Receiving the news that I had won a bursary with the SWLA, I was so incredibly over the moon. The news was especially welcome having had to turn down a place on the seabird drawing course the previous year because I could simply not afford to go. Receiving a bursary was fuel to keep me focused and I was so ready to fully embrace it.
I am not new to drawing birds but I am very much someone who has put my artistic career on the backburner to make room for other focuses. My recent years have been spent working within nature conservation in warden roles at some pretty special reserves around the UK. I have been privileged to have had close encounters with many breeding birds and would take the opportunity where I could to make sketches in the field between periods of intense monitoring. But I had gotten rusty and felt that I was not yet where I wanted to be in my artistic career. I wasn’t new to the concept of drawing moving subjects or working in the elements and I was ready to get stuck into a focused week of drawing. I was perhaps more than a little naïve in thinking that it would be easy…
This week has pulled me in every direction a person can be pulled! At times, I felt as brittle as the charcoal I was holding in my hand! To have eyes cast over your progress each day was originally a daunting prospect but it was incredibly motivating to have people notice things in your work that you have missed and will you to try new things to lift your work. There were overwhelming moments amongst all the mini revelations where it felt like I had forgotten how to draw! I think to be fully committed to this week you have to be someone who is okay with baring your soul and I definitely did that! I came here to push myself as an artist and I think in order to fully embrace something as unique as this, there is an element of stripping everything back and forgetting momentarily what you already know.
Similarly, I have become very used to being by myself when I am sketching. Coming into a group of other working artists suddenly felt like a lot of pressure. At first it took all my focus not to compare my work to others’. As the week moved forward, this feeling fell away. Being surrounded by other artists working was exciting. Watching other ways of working taught me so much about myself and the way I work.

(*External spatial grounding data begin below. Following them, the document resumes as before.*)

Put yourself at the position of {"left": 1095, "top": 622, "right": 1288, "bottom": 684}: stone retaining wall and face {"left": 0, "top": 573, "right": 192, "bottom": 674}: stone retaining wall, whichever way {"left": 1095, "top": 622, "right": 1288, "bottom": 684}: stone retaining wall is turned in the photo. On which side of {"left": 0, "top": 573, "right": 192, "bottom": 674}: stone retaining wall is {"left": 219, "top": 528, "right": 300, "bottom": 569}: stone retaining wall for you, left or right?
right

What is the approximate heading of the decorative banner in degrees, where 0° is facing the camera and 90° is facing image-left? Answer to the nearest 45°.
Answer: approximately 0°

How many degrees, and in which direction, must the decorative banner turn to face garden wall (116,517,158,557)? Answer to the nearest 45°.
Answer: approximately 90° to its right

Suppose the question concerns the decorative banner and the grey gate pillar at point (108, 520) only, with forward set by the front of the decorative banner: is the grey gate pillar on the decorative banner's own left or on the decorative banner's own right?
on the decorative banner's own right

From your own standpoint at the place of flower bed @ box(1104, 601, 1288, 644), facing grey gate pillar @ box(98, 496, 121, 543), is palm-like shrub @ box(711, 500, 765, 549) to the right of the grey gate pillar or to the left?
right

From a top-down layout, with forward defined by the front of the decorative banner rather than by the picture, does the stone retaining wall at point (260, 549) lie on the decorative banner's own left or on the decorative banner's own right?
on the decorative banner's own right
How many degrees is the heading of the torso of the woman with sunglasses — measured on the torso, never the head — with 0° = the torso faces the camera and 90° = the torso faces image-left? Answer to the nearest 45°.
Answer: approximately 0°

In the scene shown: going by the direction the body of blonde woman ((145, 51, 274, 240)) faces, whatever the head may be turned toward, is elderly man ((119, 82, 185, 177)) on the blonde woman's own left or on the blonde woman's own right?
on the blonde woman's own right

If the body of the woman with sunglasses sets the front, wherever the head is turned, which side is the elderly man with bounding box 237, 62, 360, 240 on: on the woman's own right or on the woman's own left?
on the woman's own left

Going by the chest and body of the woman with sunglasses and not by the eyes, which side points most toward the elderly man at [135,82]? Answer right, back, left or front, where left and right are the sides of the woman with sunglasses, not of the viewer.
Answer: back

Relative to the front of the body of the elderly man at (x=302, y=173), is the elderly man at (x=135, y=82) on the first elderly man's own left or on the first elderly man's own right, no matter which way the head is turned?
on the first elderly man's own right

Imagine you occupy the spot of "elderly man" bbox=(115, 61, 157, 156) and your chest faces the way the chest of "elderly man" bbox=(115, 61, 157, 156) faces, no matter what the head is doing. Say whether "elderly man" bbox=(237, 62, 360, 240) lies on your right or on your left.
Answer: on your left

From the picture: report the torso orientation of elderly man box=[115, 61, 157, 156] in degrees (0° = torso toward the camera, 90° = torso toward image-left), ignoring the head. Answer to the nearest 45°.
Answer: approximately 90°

Watching the way others choose their palette, hold their brush or push their pencil around the paper. We were all sitting within the same landscape observing the same subjects but the marks on our pages were often unrecognisably different. It was so refreshing to me.

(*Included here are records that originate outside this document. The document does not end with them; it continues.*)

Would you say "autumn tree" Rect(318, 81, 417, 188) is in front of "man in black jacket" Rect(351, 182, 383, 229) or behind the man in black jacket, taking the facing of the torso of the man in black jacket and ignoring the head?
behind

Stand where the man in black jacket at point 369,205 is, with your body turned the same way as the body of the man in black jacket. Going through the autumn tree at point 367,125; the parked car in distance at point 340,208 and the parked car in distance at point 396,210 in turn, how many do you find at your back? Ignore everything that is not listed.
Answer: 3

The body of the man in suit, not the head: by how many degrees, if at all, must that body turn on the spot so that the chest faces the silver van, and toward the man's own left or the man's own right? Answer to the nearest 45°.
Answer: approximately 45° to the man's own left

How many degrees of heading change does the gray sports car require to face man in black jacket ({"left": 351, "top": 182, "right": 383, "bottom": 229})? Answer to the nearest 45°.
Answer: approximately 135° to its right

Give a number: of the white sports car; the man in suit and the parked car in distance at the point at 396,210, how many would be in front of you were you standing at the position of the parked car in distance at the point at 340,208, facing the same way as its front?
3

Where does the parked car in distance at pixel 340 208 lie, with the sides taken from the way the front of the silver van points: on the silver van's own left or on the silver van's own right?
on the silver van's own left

The tutors were incredible all week. The investment they gave to each person in turn was inspiring. To see their happiness as people made realisations and revelations in their work throughout the week was in itself a motivation to keep growing. The guidance given by working artists was so invaluable and isn’t something I have ever been lucky enough to get before now.
Coming away from this week I have learnt to embrace the struggles of drawing in the field. To be able to step back and change something about how you are working is an important thing to remember when things aren’t going right. I have learnt to be unafraid of using different mediums to express texture, energy or light. I have always loved the simplicity of line and can get too focussed on continuity but adding something different or changing the way you use your tools can introduce something unexpected. The thing that gives me the biggest smile is the connections I have made from being around other artists working in the field. It has been heartening to be carried along on tough days by the positive words of others.